Colorado Supreme Court Rules Employees Can Be Fired For Post-Work Beer

DENVER, COLORADO –Earlier this week in Colorado — where marijuana is legal for recreational use in adults aged 21 and older — the state’s Supreme Court stunned supporters of common sense vice law reform when it ruled that an employer can legally fire someone for using marijuana. The shocking news is that the court wasn’t referring to on the job usage of cannabis, but rather times when the employee is off the clock. In other words, in Colorado, you can legally possess and smoke pot, but if your employer doesn’t like marijuana, or is offended that you’ve broken a federal law and fires you, you are out of luck.

Opponents of this decision say it makes absolutely no sense. “So basically what the Supreme Court did,” John Winston of Smart Drug Laws Now — a non-profit organization with a goal of promoting vice laws that keep adults out of jail for being adults — said, “was make it so that if your employer is stuck in 1930’s era understandings of marijuana, you can lose your livelihood for it.” Winston said he and other groups in the state would “absolutely” be appealing the decision “all the way up to the Supreme Court.”

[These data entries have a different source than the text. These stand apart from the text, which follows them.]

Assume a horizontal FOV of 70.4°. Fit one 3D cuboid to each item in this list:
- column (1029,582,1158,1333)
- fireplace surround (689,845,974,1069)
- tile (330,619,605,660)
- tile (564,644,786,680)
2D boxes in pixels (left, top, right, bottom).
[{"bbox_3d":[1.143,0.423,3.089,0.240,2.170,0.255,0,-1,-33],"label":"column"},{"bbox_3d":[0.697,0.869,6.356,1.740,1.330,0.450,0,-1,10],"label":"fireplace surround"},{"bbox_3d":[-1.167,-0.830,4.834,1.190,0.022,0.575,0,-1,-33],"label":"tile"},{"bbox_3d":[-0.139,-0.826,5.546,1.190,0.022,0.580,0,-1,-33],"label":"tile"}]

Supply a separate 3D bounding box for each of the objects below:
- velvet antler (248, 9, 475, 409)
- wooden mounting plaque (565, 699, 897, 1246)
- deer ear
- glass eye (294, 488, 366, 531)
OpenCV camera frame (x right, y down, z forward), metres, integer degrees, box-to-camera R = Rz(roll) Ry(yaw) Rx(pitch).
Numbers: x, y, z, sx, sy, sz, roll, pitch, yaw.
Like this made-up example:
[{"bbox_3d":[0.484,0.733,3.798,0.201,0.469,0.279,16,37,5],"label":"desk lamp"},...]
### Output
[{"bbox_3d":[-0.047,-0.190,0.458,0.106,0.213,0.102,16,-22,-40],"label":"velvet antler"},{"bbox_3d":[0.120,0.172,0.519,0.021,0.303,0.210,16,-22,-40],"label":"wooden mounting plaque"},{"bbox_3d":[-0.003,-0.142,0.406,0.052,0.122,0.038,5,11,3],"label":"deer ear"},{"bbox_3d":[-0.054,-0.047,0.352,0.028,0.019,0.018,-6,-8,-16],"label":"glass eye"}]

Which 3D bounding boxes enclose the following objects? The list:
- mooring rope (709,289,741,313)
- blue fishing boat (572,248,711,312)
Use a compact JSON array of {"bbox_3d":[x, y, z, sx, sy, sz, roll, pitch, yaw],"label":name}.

In a stunning development, the Colorado Supreme Court has revisited their decision just one day later, but not to reverse it, but rather to clarify and strengthen the power that employers have in the state. According to a brief sent to The Political Garbage Chute from a source within the Colorado Supreme Court, the justices have decided to “tack on” some language that allows for employers to fire their employees if they go out of a post-work beer with one another.

“We understand that beer, like marijuana, is totally legal for adults of a certain, agreed-upon age to partake in. And we know that traditionally if a substance wasn’t illegal to use in the first place, that no employer would have a right to say anything about an employee using that substance in his or her off-hours,” the opinion reads. “However, as our decision the other day clearly shows, we are kinda willing to throw that whole idea of personal liberty out the window to make an insanely archaic point about drug use.”

When asked what he thought of the court’s recent decisions on pot and beer, Gary Garrison of Ft. Cloudrain, Colorado said he is “pissed as hell” that “some stuffy old bastards in a room somewhere can undo decades of actual progress that culminated in actual common sense coming out of vice regulation because they are stuck in propaganda from the 1980’s.” Garrison says he would “rather live in a state where adults can be adults, even with the shared risk involved of presuming that adults can be adults” than in a state where “the government gets to tell you what you can or can’t put in your body.”

“Pot has killed exactly zero people from overdose,” Garrison told The Political Garbage Chute. “And beer is as American as anything. Sure, it can definitely cause all kinds of problems if abused, but so can capitalism, and I don’t see the Supreme Court telling people they can’t take out small business loans if their employer doesn’t want them to.” Garrison said he will gladly sign any petition calling for the impeachment of any of the justices who supported what he is calling “a transparent swipe at social progress.”

Sources close to the court say the justices may yet still not be finished amending their original decision. “We are hearing rumbles between the justices about perhaps giving employers the right to fire employees if they fart after hours. Air pollution is a very real problem, according to these justices,” one source told us. “It totally jibes with their understanding of what liberty, justice and the American ideas of freedom are. The freedom to do whatever you want, as long as your boss is okay with it. The liberty to do with your body what you feel like, as long as your employer is okay with it, and the justice that comes with all employees being equally treated like shit, are all core beliefs of the conservative justices on the court.”

Support for marijuana legalization has reached all-time highs in most recent polling.